I feel sorry for God in someway during these times of change. I’ve started trying to picture God as this big, warm comforting farther figure and me a small child who’s sitting on his lap (I got this idea from a book called Bloom by Beauty Beyond Bones). During these times of change I always picture myself as the small child squirming, lashing out and wailing with pain, but God’s big strong arms hold me close in a loving embrace. My tiny fists don’t even phase him and slowly I wear out of energy, my crying stops and God just holds me in love. Change is painful for me and boy God has heard my cries more than enough time about it. 

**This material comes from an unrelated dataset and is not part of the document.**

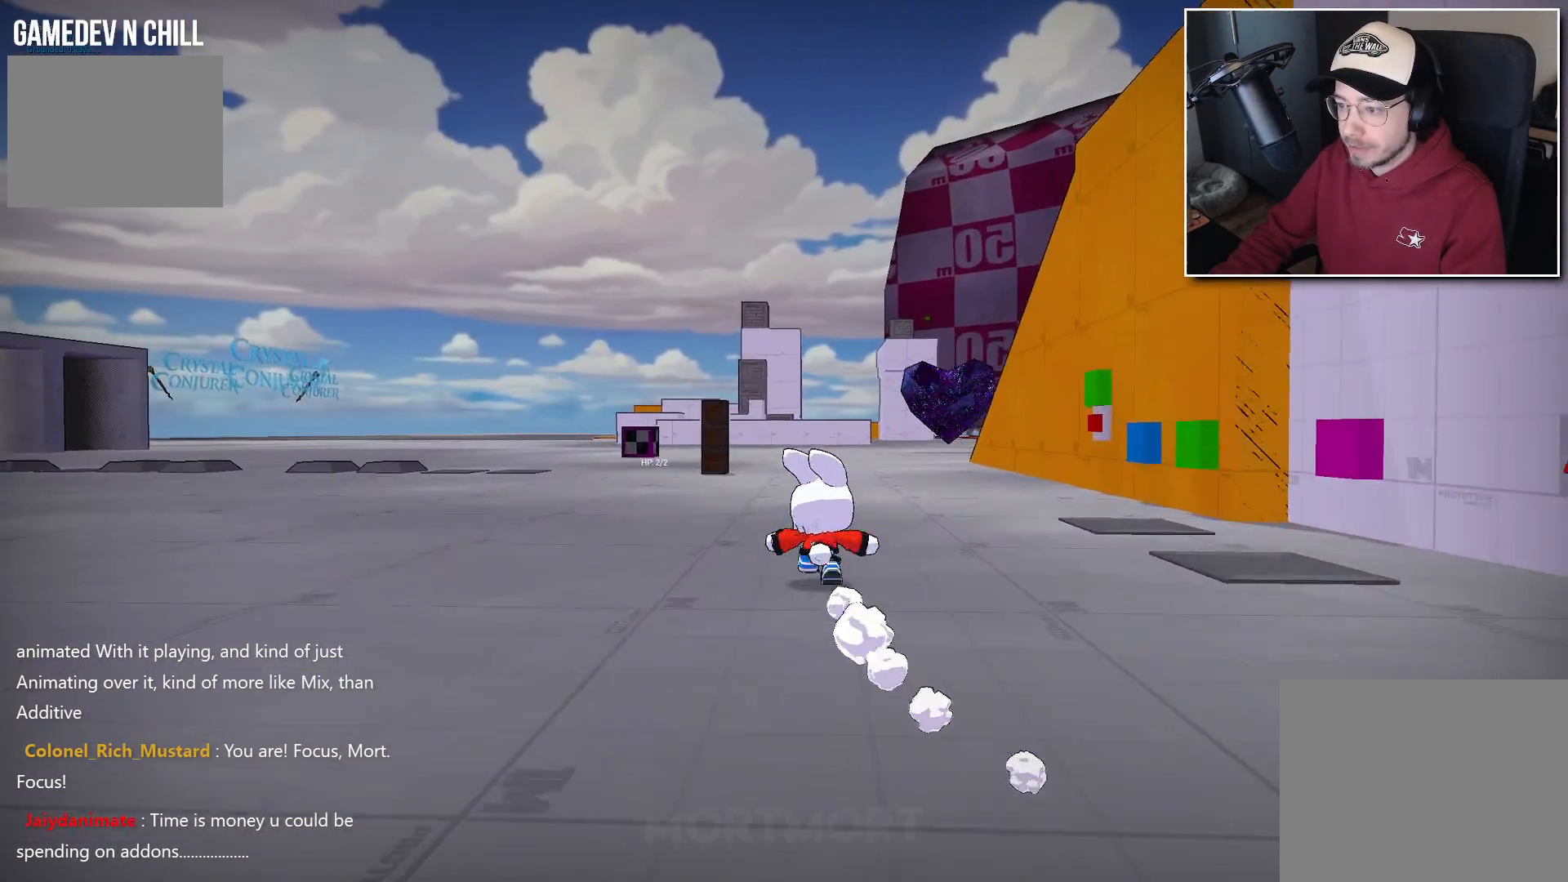
{"buttons": [], "left_stick": "up", "right_stick": "center", "events": []}
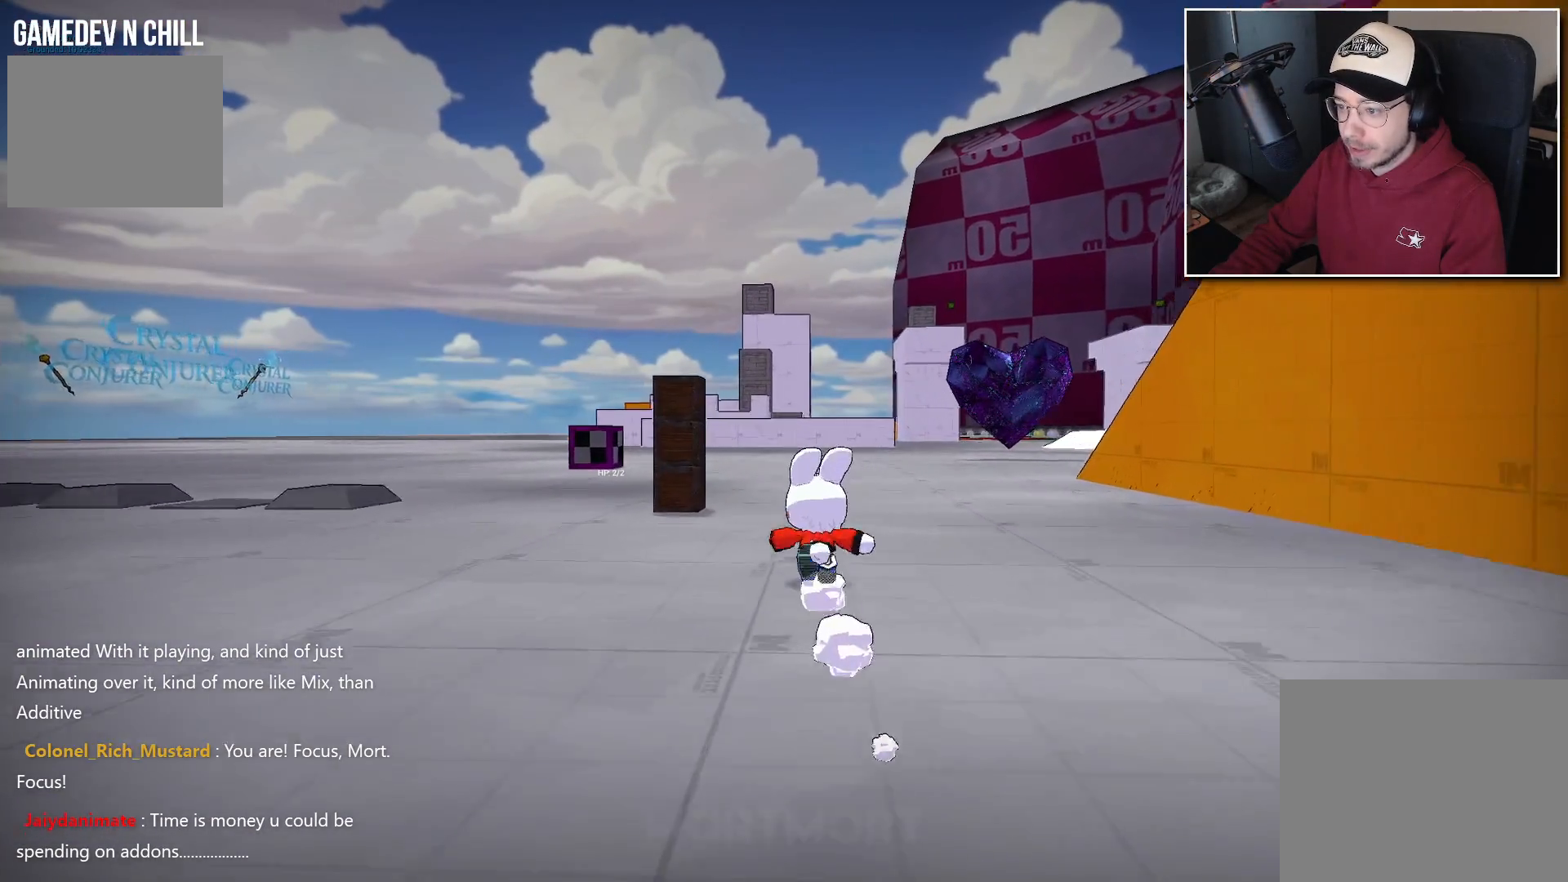
{"buttons": [], "left_stick": "left", "right_stick": "center", "events": [[267, "left_stick", "center"], [450, "left_stick", "left"]]}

Sometimes I don’t always manage to hide my break downs involving change. This was the case a few days ago when my mum and myself were sitting in the living room, she was watching TV and I was doing my assignment work. Picking up the assignment brief I noticed that it was laied out differently to the ones I’d been used to for the past 3 years. One tiny little change was my breaking point and I couldn’t stop myself from crying. (I will say now that I am on the autistic spectrum, so my such sever reaction to change are a result of that, I can assure you I’m not being over emotional, it’s just who I am).

So I ended up crying over this pice of paper, but in reality I was crying over so much more. I was crying for our church, that has finished. I was crying for all the changes I has faced at home. I was crying for the changes at college and I was crying for the changes within my relationship and not being able to see the person I’m dating easily as they’d moved away for a bit and the dwindling comunication. I cried for my changing body as I ate more food and my bones became less visible. I cried and cried and all my mum could do was hold me untill I was finished.

But once I’d finished she told me something that’s really changed my outlook on what’s been going on in my life.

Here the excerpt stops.